A gaussian is a function of the form \(f(x)=Ae^{-(x-\mu)^2/2\sigma^2}\) for some constant \(A\) – when \(A\) is chosen to make the total integral of \(f\) equal to \(1\), you obtain the probability distribution function for a normally distributed random variable of mean \(\mu\) and variance \(\sigma^2\).

In class I mentioned the result that the convolution of two gaussian functions is again a gaussian. This is usually proved by:

- showing that the Fourier transform \(\hat{f}\) of a gaussian \(f\) is a gaussian;
- observing that the product \(fg\) of gaussians \(f\) and \(g\) is a gaussian
- using the convolution theorem to conclude that if \(f\) and \(g\) are gaussians, then so is

\[ f*g = \widehat{\hat{f}\hat{g}}. \]

However, one can also simply work out the integral. If \(f=e^{-(x-\mu)^2/\sigma^2}\) and \(g=e^{-(x-\nu)^2/\tau^2}\) then

\[ (f*g)(x) = \int e^{-(t-\mu)^2/\sigma^2-(x-t-\nu)^2/\tau^2}\,dt. \]

**Lemma:** Suppose \(Q(x,t)\) is a quadratic function in two variables of the form

\[ Q(x,t) = A(t-r)^2+B(x-t-s)^2 \]

where \(A\),\(B\),\(r\), and \(s\) are constants. Then there are constants \(A'\),\(B'\), \(r'\) and \(s'\) so that

\[ Q(x,t) = A'(x-r')^2+B'(t-x-s'). \]

**Proof:** This is an exercise in completing the square. Write \[
Q(x,t)=ax^2+bxt+ct^2+dx+et+f.
\] First complete the square to eliminate the \(et\) term. Let \(t_1=t-\frac{e}{2c}\). Then:

\[ Q(x,t)=ax^2+bx\left(\frac{e}{2c}\right)+dx+ct_1^2-\left(\frac{e}{2c}\right)^2+f+bxt_1 \]

Next complete the square to eliminate the \(xt_1\) term by setting \(t_2=t_1-\frac{b}{2c}x\) so that

\[ Q(x,t)=ax^2+(b\left(\frac{e}{2c}\right)+d)x+c(t_2-\frac{b}{2c}x)^2-\left(\frac{b}{2c}\right)^2-\left(\frac{e}{2c}\right)^2+f \]

Finally complete the square on the pure \(x\) terms to get the desired form.

**Proposition:** \((f*g)\) is a gaussian.

**Proof:** By the lemma, \((f*g)\) can be written

\[ (f*g)(x)=\int e^{-A(x-r)^2}e^{-B(t-x-s)^2}dt=e^{-A(x-r)^2}\int_{-\infty}^{\infty} e^{-B(t-x-s)^2}dt \]

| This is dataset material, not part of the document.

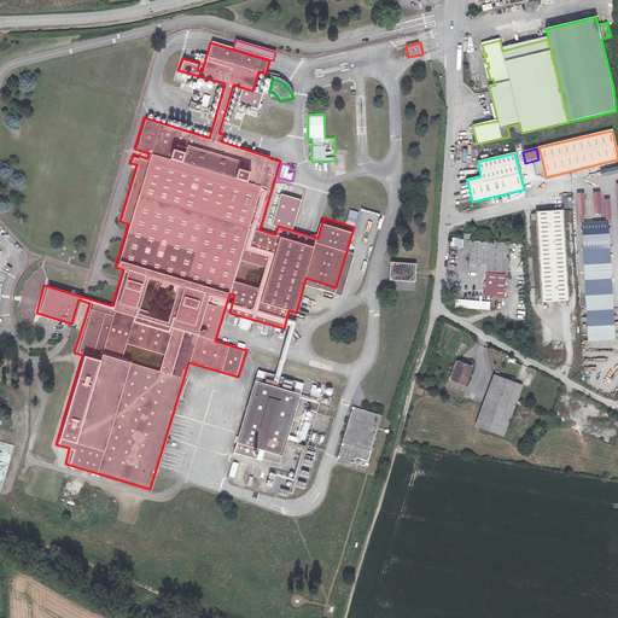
[(617,165),(600,172),(601,178),(617,173),(617,165)]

Since the integral runs from \(-\infty\) to \(\infty\) its value is independent of the value of \(x\) so the integral yields a constant \(C\) leaving

\[ (f*g)(x) = Ce^{-A(x-r)^2} \]

which is a gaussian.

**Remark:** If you have more patience than I you can get the constants exactly. The full result is that if \(F\) is the gaussian distribution with mean \(\mu\) and variance \(\sigma\), and \(G\) is the gaussian distribution with mean \(\nu\) and variance \(\tau\), then \(F*G\) is the gaussian distribution with mean \(\mu+\nu\) and variance \(\sigma^2+\tau^2\).

In particular, following up on a question from class, the \(n\)-fold repeated convolution with the standard gaussian of mean zero and variance \(\sigma^2\) is equivalent to convolution with a gaussian of mean zero and variance \(n\sigma^2\).

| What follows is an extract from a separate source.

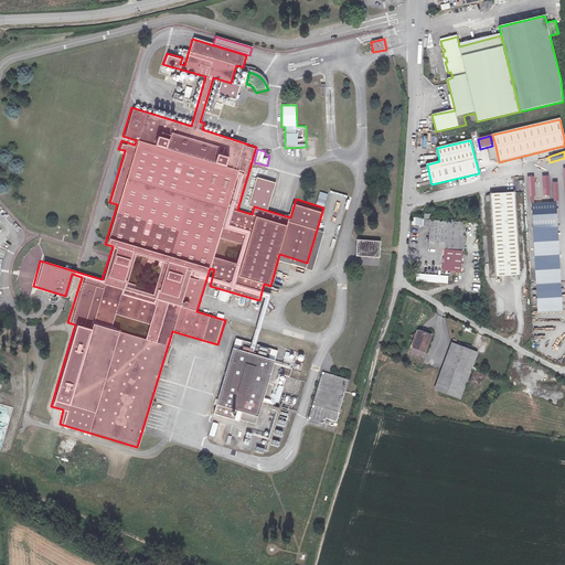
[(458,179),(460,185),(476,181),(475,174),(458,179)]
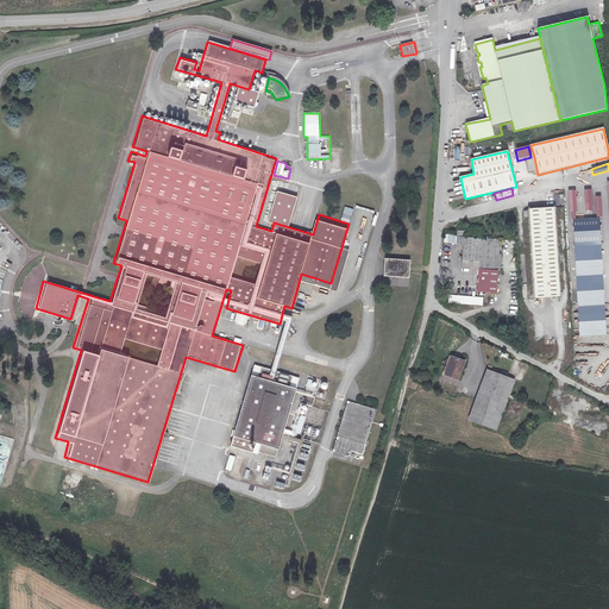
[(345,207),(340,221),(349,224),(353,209),(345,207)]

**Remark 2:** For the probabilists, if \(X\) and \(Y\) are independent normally distributed random variables with mean \(\mu\) and \(\nu\) and variances \(\sigma\) and \(\tau\) respectively, then the distribution of \(X+Y\) is the convolution of the associated gaussian distribution functions. From this point of view the fact that the mean and variance of \(X+Y\) are \(\mu+\nu\) and \(\sigma^2+\tau^2\) respectively are natural.